A música que escolhi pra hoje chama-se Hot Mess, minha preferida do disco e uma das faixas que tocam no meu carro quando a noite promete.

 

surpresa boa – parte II

Hoje continuo (e finalizo) meus posts sobre boas surpresas em vídeos de música. Ah, e corrijo o terrível erro de até hoje nenhuma de nós ter postado uma música do Lenine! Absurdo!

A música que vou postar está entre as que eu mais gosto no disco ‘Labiata’. Isso talvez por ter associado ela imediatamente a uma outra queridíssima amiga que tá looonngeeee… Quando ouvi, senti como se fosse um cara completamente admirado por aquela mulher maravilhosa, que passa arrancando suspiros, anda com leveza, calma… e magra! Na hora associei a um desfile, a modelos lindas. Por isso a associação com essa minha amiga (também talentossíssima!). Outro dia descobri que a música tinha um clipe oficial. E qual não foi minha surpresa! Floresta, musgos, orquídeas. E uma mulher linda nesse meio, sendo igualmente enaltecida pela música. Fiquei um pouco em choque, mas amei esse vídeo! E o Lenine arrasa! Sou apaixonada pelas músicas dele…
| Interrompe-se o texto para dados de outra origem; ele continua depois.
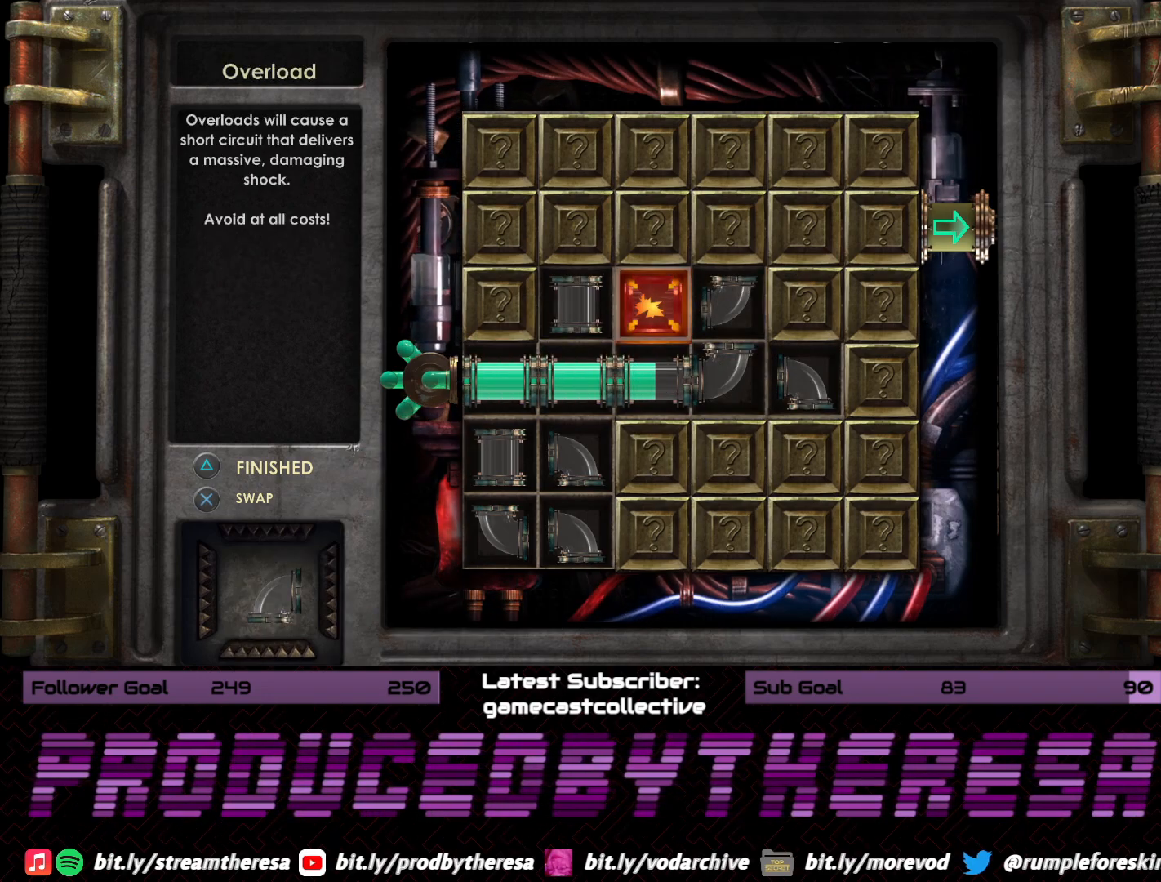
{"buttons": [], "left_stick": "center", "right_stick": "center", "events": [[117, "DPAD_RIGHT", "up"]]}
Bom, quis colocar os dois clipes essa semana pra comparar mesmo. Como às vezes construimos uma idéia sobre uma música e acaba sendo completamente diferente. Ou não. Os 2 videos são contrarios: Paper Bag acabou por ser exatamente o que eu entendia e esperava da musica. Em ‘Magra’, minha expectativa era de algo chique, modelos em passarelas. A visão do Lenine foi uma floresta. Completamente o contrário, não menos lindo.